You also need very good proof-of-value engagements. Not just demo it, but let’s do a proof-of-value. Let’s take a real use case that you have, prospective customer, and show you your own instance, your own environment, using your data. Let’s prove the platform can do what it says it can do. Then they’re going to want to know what other people are saying.  We’ve been fortunate to receive strong recognition from analyst firms over the years, and those evaluations provide buyers with an independent perspective on how vendors compare in the market. Peer review sites are important too because customers are sharing their own experiences there. Those are the kinds of third-party validation buyers increasingly look for when they're making decisions.

Q. What do you think will separate the cybersecurity companies people trust from the ones they ignore?

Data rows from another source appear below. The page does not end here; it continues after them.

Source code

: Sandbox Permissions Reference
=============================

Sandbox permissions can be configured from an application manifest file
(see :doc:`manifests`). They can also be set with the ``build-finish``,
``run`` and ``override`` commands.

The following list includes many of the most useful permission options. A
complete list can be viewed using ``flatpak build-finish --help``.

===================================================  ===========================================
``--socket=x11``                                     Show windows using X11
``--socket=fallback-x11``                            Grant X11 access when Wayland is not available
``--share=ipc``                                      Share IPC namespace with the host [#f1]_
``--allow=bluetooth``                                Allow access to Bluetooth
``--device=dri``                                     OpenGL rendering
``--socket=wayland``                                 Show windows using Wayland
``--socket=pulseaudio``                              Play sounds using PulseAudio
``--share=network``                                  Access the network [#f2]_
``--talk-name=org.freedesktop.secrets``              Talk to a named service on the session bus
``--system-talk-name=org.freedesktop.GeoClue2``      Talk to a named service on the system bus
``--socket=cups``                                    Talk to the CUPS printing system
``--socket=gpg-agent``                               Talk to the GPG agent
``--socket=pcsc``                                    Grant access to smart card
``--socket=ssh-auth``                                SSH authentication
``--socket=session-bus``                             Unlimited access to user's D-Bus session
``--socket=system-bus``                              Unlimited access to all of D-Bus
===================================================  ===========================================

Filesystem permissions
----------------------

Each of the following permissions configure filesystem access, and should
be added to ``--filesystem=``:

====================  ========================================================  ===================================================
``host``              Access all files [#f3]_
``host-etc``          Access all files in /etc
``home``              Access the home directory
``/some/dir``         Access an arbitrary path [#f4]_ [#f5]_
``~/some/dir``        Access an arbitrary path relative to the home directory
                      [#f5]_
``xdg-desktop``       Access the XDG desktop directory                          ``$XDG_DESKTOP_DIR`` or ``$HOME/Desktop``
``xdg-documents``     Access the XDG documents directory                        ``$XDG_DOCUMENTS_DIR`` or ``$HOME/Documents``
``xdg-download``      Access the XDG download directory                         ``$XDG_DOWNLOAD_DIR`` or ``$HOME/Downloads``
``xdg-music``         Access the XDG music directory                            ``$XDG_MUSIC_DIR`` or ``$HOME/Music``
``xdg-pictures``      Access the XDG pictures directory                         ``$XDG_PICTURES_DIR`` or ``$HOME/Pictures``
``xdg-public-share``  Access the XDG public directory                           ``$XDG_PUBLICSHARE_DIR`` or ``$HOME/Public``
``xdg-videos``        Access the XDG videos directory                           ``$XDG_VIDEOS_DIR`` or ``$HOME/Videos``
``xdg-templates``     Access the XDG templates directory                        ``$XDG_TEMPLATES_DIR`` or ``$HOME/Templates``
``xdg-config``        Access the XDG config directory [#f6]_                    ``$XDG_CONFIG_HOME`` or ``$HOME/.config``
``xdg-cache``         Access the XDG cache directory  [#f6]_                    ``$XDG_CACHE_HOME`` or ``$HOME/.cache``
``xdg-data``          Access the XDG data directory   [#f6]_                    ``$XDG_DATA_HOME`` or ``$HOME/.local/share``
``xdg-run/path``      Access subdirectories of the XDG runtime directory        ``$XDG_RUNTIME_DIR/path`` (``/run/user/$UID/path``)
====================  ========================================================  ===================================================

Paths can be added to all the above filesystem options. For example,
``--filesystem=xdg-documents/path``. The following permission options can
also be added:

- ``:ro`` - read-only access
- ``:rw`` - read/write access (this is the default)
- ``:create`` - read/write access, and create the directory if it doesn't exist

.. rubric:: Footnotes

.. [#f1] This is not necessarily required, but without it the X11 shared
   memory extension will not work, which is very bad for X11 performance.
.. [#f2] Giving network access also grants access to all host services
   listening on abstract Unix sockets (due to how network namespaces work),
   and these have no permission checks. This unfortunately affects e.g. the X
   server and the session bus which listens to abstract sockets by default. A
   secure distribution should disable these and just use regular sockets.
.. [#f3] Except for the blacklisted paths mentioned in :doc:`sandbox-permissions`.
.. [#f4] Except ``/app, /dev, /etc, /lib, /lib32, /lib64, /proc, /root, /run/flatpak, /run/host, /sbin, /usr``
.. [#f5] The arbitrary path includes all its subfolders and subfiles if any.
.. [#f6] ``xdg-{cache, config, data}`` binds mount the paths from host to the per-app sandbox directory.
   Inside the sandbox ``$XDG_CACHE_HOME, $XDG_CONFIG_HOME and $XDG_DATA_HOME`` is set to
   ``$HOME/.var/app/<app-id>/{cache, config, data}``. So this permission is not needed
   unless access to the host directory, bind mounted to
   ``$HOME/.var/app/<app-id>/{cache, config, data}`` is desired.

A. First and foremost, you have to be the company that truly solves customer problems. It has to be real. It can’t be smoke and mirrors. You have to anticipate what the future needs. We’ve been doing this for 20 years. We’ve seen the evolution. We’ve evolved and continued to be first to market. We moved from AppSec, where we were just finding vulnerabilities, to findings to policy when nobody else did that, to delivering application risk management when people weren’t really thinking about that. Now we’re thinking about the future, where you’re going to need to prove that the software you’re deploying is safe.

Customers may not be thinking that way right now. They’re thinking, how do I get to market the fastest? How do I get my technology out the door? But they may not be thinking, wait a minute, I’m liable – I have to really think this through. We need to educate them. We need to say, you probably haven’t thought about this, but this is your future. Let me advise you on what’s happening right now, why this is so critical, and why we’re here to help you get ahead of it.

As AI accelerates software development and reshapes the cybersecurity landscape, Buffo believes the industry is moving toward a future where proving trust will matter as much as the pace of innovation itself. For Veracode, that means helping organizations move beyond simply finding vulnerabilities and toward understanding whether their software is truly safe to deploy. And for cybersecurity vendors more broadly, it means credibility, transparency, and real-world validation will increasingly separate the companies buyers trust from the ones they walk away from.

At the same time, Buffo believes many organizations are still underestimating how quickly these pressures are converging. As software development accelerates and AI-driven workflows become more common, security teams are being asked to balance speed, compliance, and governance in ways that were unimaginable just a few years ago. That tension, she argues, is exactly why trust, visibility, and provable security controls are becoming foundational requirements rather than differentiators.